But large language models are ‘diamonds in the rough’ with potential to empower clinicians, say experts.
The reliability of ChatGPT when answering health questions drops as low as 28% when provided with supporting evidence but remains as high as 80% when asked for yes or no answers, Australian research finds.
“If you compare the current consensus in Australia versus internationally, there’s probably more pessimism locally around the use of these AI technologies,” CSIRO principal research scientist and associate professor at the University of Queensland Bevan Koopman told Health Services Daily.
“These large language models, which are the underlying technology behind ChatGPT, are diamonds in the rough currently.
“They show amazing potential in terms of how they might help people access information or make health decisions based on the latest evidence.
“But we’re still at the stage where we’re trying to understand how these models work, how they should be deployed, and how they behave under different scenarios.”
The study, published in ACL Anthology, looked at the concurrence between ChatGPT responses to health-related questions and the correct response based on medical knowledge, depending on how the questions were asked.
The researchers found that ChatGPT was 80% accurate when asked for a yes or no answer to a health-based question like, “Can folic acid help improve cognition and treat dementia?”.
However, when provided with evidence either in support or contrary to the question, accuracy fell, even when the evidence supported the correct answer.
“We’re not sure why this happens,” said Professor Koopman, who co-authored the study.
“But given this occurs whether the evidence given is correct or not, perhaps the evidence adds too much noise, thus lowering accuracy.”
Accuracy fell to a measly 28%, when an “unsure” answer was allowed.
Dr Koopman said while the data showed that the accuracy of answers could be significantly degraded depending on how the question was asked, “overall, accuracy of 80% is really quite high for a dataset that has some pretty tricky questions”.
Dr Koopman said he hoped the research would motivate the development of healthcare specific LLMs that were trained using the latest medical literature and could provide source attribution.
Chair of the RACGP expert committee on practice technology and management Dr Rob Hosking said that while AI was already proving useful to clinicians, particularly as administrative or transcription tools for GPs, it seemed LLMs remained too immature to reliably answer health questions.

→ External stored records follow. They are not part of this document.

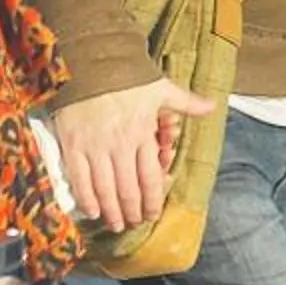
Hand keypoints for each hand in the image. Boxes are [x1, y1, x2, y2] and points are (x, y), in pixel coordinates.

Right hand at [50, 79, 217, 232]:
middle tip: (133, 223)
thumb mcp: (160, 87)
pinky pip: (79, 179)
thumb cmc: (126, 75)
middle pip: (128, 189)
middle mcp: (120, 144)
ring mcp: (94, 147)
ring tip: (116, 224)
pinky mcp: (72, 145)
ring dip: (112, 211)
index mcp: (142, 133)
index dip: (153, 201)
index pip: (150, 178)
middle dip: (132, 211)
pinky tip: (92, 211)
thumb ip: (186, 103)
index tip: (152, 214)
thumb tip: (213, 105)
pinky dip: (86, 199)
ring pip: (105, 189)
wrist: (89, 60)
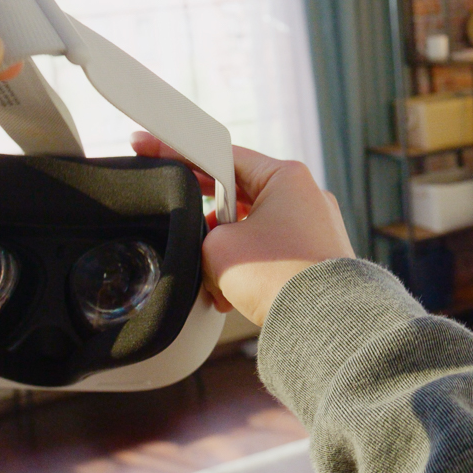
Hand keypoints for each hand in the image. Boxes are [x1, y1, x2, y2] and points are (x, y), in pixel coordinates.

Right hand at [130, 133, 353, 325]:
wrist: (325, 324)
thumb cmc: (278, 278)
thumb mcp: (216, 247)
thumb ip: (203, 233)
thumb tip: (214, 246)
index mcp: (286, 176)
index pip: (220, 154)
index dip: (178, 152)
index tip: (147, 148)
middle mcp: (306, 194)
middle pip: (237, 191)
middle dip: (206, 214)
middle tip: (178, 216)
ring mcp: (315, 225)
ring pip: (251, 226)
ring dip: (226, 249)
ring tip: (216, 278)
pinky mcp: (316, 254)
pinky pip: (270, 249)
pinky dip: (248, 265)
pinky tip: (232, 293)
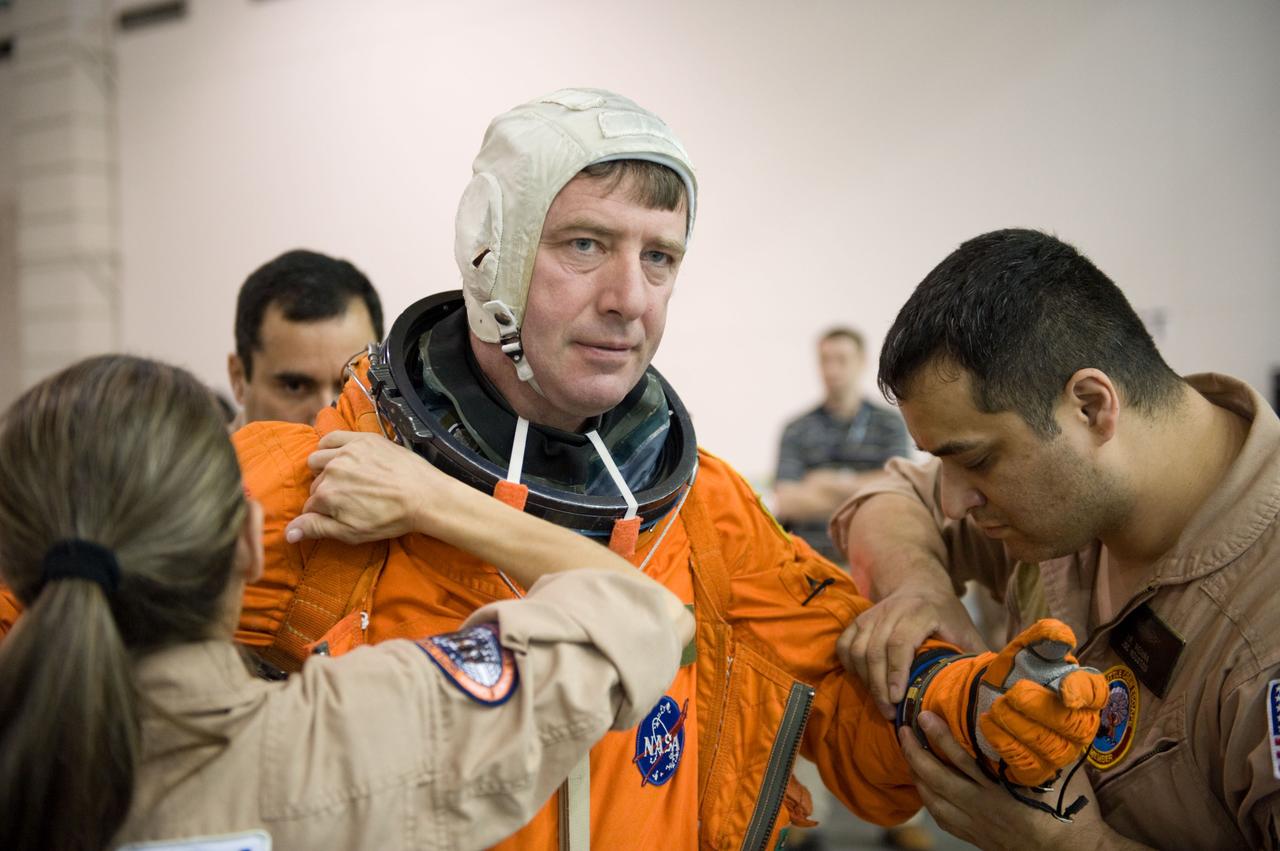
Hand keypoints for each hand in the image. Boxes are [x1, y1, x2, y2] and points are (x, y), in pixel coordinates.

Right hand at [285, 431, 461, 544]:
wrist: (425, 496)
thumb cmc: (392, 517)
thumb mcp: (352, 532)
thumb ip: (317, 529)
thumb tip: (288, 533)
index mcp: (327, 495)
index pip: (310, 506)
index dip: (320, 513)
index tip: (335, 515)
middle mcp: (332, 470)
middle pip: (315, 483)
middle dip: (325, 492)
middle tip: (346, 499)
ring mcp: (347, 452)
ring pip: (317, 459)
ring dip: (323, 469)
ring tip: (342, 478)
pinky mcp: (362, 439)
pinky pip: (332, 437)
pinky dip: (329, 445)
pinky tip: (338, 455)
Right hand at [837, 587, 986, 718]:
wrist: (920, 584)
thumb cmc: (947, 614)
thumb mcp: (967, 631)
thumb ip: (977, 656)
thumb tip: (991, 689)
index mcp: (921, 611)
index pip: (900, 642)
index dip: (897, 672)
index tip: (898, 699)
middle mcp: (891, 609)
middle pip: (875, 650)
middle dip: (879, 686)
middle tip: (890, 712)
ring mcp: (872, 614)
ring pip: (857, 649)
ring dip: (865, 680)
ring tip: (881, 703)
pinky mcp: (859, 620)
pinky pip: (845, 645)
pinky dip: (850, 666)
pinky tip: (864, 683)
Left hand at [899, 711, 1117, 850]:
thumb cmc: (1071, 807)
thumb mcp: (1060, 770)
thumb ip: (1039, 742)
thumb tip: (1031, 708)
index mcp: (999, 788)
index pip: (960, 758)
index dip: (939, 735)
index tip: (924, 715)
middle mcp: (982, 806)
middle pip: (936, 779)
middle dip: (914, 752)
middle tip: (902, 729)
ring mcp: (976, 824)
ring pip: (933, 800)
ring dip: (916, 776)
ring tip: (908, 754)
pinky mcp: (977, 837)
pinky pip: (943, 819)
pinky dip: (929, 800)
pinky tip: (924, 789)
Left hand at [975, 620, 1105, 785]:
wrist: (989, 698)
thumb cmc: (1016, 673)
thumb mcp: (1024, 650)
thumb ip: (1042, 639)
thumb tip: (1062, 635)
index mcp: (1082, 692)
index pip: (1096, 694)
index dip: (1083, 693)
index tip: (1064, 690)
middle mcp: (1080, 725)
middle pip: (1073, 725)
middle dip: (1039, 708)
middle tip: (1012, 692)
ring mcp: (1062, 751)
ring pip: (1050, 746)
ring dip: (1017, 723)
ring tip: (996, 705)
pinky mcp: (1038, 770)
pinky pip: (1027, 763)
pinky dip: (1003, 741)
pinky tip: (988, 722)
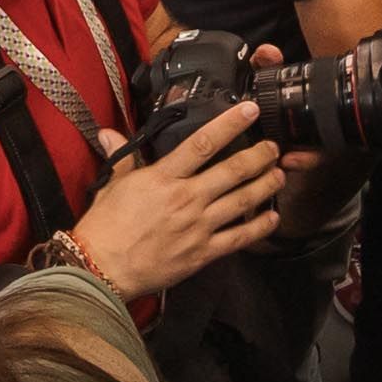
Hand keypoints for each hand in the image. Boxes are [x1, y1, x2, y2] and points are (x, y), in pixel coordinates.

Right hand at [72, 99, 281, 296]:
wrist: (102, 269)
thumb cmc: (105, 228)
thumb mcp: (111, 186)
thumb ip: (121, 157)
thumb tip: (110, 133)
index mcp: (164, 178)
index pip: (203, 144)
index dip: (230, 124)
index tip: (249, 111)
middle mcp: (186, 199)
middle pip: (233, 171)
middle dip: (259, 156)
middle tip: (273, 148)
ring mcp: (198, 226)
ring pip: (242, 201)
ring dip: (265, 186)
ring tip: (279, 175)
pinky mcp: (203, 252)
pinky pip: (239, 238)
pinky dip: (259, 227)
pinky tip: (272, 218)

“It’s potentially very positive, but we’ve got to proceed with caution at the moment,” he said.
“As the CSIRO research has pointed out, currently, it’s making mistakes. And they’re pretty serious mistakes by the sound of it.”
But, if the technology was able to amalgamate information from the many guidelines and databases doctors currently referred to, it could save valuable time, added Dr Hosking.
“It’s got the potential, if we can get it right, to empower GPs to manage patients that they might otherwise have had to refer to specialists.”
Dr Koopman “100%” agreed that health information provided through LLMs would need to be interpreted by a health professional.
“A lot of the work that my team does at CSIRO is with doctors at Queensland Health and across the country, trying to empower their evidence-based decision making by providing them with access to the latest medical evidence.
“That’s really where LLMs can play a big role.
“The ever-growing amount of medical knowledge that any one clinician has to learn, retain and retrieve at critical points in times, if we can ease that burden and make it easy to access the latest evidence and understand how that relates to their particular patient, that’s really what our aim is in terms of applying this generative AI technology in healthcare setting.”